Modeling of the thermal regime of a platformless navigation system with thermal stabilization of accelerated warm-up

Currently, platformless inertial navigation systems (IBS) based on fiber optic gyroscopes (FOG) are widely used in modern aviation and space technology. In connection with the high sensitivity of VOG to the influence of temperature changes, ensuring stable thermal modes of operation is an urgent problem. The most important task of increasing the accuracy of system operation is the development of methods of thermal protection and thermostabilization of VOG. The work is devoted to the modeling of the temperature field of the platformless inertial unit (BIB), which is part of the BINS, in order to ensure a minimum temperature difference on the VOG platform with the use of thermal stabilization.

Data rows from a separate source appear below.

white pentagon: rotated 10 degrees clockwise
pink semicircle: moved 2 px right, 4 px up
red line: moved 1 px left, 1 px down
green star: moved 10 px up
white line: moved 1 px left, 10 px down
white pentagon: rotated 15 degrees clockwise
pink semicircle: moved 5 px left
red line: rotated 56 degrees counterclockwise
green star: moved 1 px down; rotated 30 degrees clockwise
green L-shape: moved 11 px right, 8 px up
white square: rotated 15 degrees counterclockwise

The purpose of the work is to simulate the temperature field of the BIB measuring unit and determine the conditions that ensure a minimum of temperature differences on the VOG platform under thermal stabilization conditions. To achieve the goal, the following tasks were solved: creation of a calculation scheme and finite element model of the BIB device, modeling of the effect of changes in external temperatures on the temperature field of the BIB device, numerical determination of temperature gradients at given points of the device. According to the results of numerical modeling, the parameters of the temperature field of the device and the characteristics of the thermal stabilization system were studied. The thermal mode of the device with a thermostabilization system for accelerated heating and reduction of temperature change gradients on VOG sensors with a governing law corresponding to base temperature changes is considered. The temperature gradients at the given points of the device are numerically determined. It was established that the law of thermostabilization should ensure the stability of the temperature field (the smallness of the temperature gradient). The value of the VOG temperature itself does not have a significant effect on the amount of drift. It is advisable to use the thermal stabilization system only to bring the system to the working temperature mode for no more than 30 minutes, and not to use it in the working mode.